A Copa do Brasil, por exemplo, tinha tudo pra ser uma copa respeitada. Quando os times que participam da Copa Libertadores deixaram de disputá-la, se tornou um torneio desprezado. Eu já ouvi da boca de dirigente que existe a idéia de se extinguir a Libertadores (ou transformá-la em algo parecido com a atual Sulamericana) e se fazer um torneio mundial de clubes mais extenso. E que isso só não acontece pois a Champions League é muito lucrativa.


Se um novo patrocinador exigir uma mudança no formato e no nome da atual Libertadores, toda a sua história deixará de ser relevante? Não, óbvio que não. Mas não pensam nisso os que acham que o futebol se resume a uma tabela com números.


A mágica, a graça do futebol está justamente em que ele é um fenômeno maior que o esporte e as confederações. Ele mobiliza a paixão de milhões e, assim, a grandeza de um clube só pode ser medida em função disso. Não quero dizer que títulos não são importantes, óbvio que são. Fazem parte da história do futebol, são fundamentais.
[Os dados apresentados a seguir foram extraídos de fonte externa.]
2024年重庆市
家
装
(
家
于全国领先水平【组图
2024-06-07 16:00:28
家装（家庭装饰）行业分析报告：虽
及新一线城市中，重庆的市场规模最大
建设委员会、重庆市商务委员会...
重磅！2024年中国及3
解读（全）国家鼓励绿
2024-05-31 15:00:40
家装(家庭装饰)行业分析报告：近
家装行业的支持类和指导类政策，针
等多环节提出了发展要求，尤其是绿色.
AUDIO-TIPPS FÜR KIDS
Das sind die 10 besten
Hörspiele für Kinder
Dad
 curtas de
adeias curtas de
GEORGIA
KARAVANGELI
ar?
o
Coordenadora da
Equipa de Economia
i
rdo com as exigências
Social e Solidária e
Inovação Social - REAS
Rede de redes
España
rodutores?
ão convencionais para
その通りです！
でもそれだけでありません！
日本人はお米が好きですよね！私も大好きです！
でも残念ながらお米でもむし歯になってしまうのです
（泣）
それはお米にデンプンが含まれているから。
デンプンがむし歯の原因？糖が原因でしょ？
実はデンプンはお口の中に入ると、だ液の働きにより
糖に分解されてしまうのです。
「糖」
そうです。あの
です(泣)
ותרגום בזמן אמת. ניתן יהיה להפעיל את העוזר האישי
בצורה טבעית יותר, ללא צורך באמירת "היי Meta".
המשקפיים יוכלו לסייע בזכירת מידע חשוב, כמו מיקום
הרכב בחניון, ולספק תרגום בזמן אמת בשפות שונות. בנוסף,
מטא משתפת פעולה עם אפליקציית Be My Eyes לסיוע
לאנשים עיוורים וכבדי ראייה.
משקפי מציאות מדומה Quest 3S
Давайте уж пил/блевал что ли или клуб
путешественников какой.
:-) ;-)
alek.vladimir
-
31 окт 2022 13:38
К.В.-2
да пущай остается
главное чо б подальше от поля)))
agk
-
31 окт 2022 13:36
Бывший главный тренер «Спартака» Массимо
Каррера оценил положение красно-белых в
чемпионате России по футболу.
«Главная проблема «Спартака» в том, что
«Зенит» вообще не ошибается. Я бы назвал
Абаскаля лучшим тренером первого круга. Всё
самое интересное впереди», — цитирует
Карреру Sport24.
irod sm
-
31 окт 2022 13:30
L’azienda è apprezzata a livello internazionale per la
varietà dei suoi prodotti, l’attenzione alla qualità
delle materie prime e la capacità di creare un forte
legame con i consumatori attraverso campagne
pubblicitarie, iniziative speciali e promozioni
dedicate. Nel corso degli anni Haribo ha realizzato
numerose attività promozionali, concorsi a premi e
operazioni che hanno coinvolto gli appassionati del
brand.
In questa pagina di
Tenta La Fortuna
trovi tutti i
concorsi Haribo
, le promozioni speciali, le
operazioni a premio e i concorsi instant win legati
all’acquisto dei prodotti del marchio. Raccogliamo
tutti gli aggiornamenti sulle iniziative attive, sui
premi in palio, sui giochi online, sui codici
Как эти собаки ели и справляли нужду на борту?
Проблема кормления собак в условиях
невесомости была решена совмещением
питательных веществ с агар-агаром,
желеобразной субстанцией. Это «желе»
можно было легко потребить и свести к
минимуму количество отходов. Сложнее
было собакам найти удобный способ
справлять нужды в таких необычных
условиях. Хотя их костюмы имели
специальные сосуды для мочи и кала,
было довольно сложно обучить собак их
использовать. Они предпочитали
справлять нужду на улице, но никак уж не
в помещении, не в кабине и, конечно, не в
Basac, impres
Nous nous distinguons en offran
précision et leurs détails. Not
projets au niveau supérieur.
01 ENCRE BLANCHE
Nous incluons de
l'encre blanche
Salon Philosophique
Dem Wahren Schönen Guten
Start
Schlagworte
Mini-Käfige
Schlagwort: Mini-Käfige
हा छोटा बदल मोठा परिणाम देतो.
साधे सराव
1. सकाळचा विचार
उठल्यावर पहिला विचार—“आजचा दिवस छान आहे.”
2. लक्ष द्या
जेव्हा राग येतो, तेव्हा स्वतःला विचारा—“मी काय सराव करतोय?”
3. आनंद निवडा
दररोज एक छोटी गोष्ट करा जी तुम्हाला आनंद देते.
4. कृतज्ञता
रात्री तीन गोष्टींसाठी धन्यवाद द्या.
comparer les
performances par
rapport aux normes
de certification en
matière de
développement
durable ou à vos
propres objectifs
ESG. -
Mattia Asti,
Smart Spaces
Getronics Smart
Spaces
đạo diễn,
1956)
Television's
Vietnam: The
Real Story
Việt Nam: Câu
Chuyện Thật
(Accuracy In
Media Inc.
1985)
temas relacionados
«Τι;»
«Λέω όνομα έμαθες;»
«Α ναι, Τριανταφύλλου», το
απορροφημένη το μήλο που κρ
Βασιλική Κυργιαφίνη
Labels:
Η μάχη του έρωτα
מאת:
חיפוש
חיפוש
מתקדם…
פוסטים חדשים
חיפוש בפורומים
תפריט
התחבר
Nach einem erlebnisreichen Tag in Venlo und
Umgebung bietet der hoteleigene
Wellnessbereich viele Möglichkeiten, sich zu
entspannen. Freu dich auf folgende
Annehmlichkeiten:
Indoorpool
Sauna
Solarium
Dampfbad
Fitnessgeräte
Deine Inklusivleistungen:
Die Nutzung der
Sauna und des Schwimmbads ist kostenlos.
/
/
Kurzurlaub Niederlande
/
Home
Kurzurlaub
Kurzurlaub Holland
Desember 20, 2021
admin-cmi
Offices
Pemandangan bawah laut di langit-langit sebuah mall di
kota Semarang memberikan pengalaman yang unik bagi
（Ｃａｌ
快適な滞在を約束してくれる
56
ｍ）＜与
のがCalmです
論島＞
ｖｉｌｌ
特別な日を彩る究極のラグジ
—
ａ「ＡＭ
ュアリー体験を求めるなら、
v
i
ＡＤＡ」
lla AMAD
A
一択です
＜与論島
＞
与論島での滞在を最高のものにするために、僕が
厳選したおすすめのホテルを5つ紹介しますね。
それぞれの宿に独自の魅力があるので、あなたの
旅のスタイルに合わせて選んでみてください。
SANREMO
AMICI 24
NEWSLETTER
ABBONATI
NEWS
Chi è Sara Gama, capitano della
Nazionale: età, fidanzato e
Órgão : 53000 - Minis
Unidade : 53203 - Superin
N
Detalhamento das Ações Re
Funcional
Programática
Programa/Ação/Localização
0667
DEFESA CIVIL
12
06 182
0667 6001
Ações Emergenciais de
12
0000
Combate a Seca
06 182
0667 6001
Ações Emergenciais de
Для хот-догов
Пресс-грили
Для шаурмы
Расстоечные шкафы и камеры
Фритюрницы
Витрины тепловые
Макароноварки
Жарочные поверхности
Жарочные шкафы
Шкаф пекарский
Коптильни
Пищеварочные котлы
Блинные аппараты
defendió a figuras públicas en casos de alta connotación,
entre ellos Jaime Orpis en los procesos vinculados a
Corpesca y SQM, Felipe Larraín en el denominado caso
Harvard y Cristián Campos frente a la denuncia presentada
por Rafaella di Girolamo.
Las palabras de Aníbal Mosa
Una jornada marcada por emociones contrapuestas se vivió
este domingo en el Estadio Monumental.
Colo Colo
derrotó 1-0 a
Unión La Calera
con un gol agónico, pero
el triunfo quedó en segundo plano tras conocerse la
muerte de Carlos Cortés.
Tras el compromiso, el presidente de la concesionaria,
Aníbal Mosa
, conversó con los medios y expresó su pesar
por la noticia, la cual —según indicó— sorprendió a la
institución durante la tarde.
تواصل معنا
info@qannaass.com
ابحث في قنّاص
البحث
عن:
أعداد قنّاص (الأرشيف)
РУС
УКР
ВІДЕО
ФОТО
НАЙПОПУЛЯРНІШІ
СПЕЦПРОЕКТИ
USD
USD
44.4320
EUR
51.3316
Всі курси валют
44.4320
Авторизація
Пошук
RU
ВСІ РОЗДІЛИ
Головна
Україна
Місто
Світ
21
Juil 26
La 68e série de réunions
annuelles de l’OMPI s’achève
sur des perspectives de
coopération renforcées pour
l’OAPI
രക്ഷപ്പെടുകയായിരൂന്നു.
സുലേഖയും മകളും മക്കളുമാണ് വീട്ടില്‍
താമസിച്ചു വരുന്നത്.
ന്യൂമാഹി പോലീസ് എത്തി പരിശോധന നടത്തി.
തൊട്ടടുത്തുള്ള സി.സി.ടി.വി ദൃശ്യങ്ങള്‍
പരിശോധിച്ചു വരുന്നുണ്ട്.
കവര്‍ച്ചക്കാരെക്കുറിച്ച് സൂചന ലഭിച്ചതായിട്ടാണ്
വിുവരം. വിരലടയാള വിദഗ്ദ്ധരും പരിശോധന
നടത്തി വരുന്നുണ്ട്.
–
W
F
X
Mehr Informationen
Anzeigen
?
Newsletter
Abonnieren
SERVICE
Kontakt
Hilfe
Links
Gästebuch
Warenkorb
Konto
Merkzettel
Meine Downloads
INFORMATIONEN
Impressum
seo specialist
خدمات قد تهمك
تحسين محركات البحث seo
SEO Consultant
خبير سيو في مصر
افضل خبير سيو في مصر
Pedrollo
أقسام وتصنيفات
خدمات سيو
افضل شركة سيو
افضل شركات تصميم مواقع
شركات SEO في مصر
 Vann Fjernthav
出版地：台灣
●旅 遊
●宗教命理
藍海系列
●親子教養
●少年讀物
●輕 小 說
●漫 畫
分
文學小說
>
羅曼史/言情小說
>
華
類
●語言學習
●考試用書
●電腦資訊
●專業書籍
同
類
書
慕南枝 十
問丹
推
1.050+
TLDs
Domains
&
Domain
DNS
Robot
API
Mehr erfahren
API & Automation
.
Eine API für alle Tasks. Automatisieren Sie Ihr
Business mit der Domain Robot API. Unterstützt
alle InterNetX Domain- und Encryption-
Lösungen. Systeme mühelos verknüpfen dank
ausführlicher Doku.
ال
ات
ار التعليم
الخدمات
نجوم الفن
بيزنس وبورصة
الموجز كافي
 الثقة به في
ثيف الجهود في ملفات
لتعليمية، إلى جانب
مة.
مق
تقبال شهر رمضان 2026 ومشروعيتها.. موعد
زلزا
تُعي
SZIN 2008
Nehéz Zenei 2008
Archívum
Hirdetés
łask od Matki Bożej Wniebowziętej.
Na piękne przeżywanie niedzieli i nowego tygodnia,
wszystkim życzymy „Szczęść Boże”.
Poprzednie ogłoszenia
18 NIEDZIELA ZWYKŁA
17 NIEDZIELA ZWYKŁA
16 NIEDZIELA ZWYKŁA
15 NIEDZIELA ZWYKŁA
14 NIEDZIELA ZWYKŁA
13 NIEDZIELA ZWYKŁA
Mas um título não é igual a outro.


Alguém acredita que o título do campeonato paulista conquistado pelo Corinthians em 1977 vale tanto quanto o desse ano? Ou que a conquista da Copa do Mundo de 1970 vale tanto quanto a de 2002? Ou que a derrota do Fluminense na final da Libertadores vale tanto quanto a do São Caetano?


Não valem, pois o futebol é história e não números. E é essa história, formada por vitórias e derrotas, títulos e vice-campeonatos, que gera ídolos, torcidas, rivais. E é nisso que reside a grandeza de um clube. Torcer não é fazer uma aposta racional no clube que tem a maior probabilidade de conquistar o mais novo título da moda.


Um possível título da Libertadores do Atlético valeria mais do que o do Cruzeiro. E isso se deve ao fato de que Galo é o clube mais tradicional de Minas Gerais e tem a torcida mais apaixonada, e isso só a história explica. A torcida do Galo, talvez por ter sido tão roubada, tão frustrada, não se abate e apóia sempre. A do Cruzeiro é a exigente. Em uma final de Libertadores, se omitiu e deixou de apoiar o time assim que levou o gol de empate. Parte das torcidas organizadas deixou o Mineirão após a virada.


Aqueles que se impressionaram com as manifestações atleticanas pela derrota do rival não sabem de nada. Se o Galo estivesse em uma final da Libertadores, Minas Gerais estaria parada.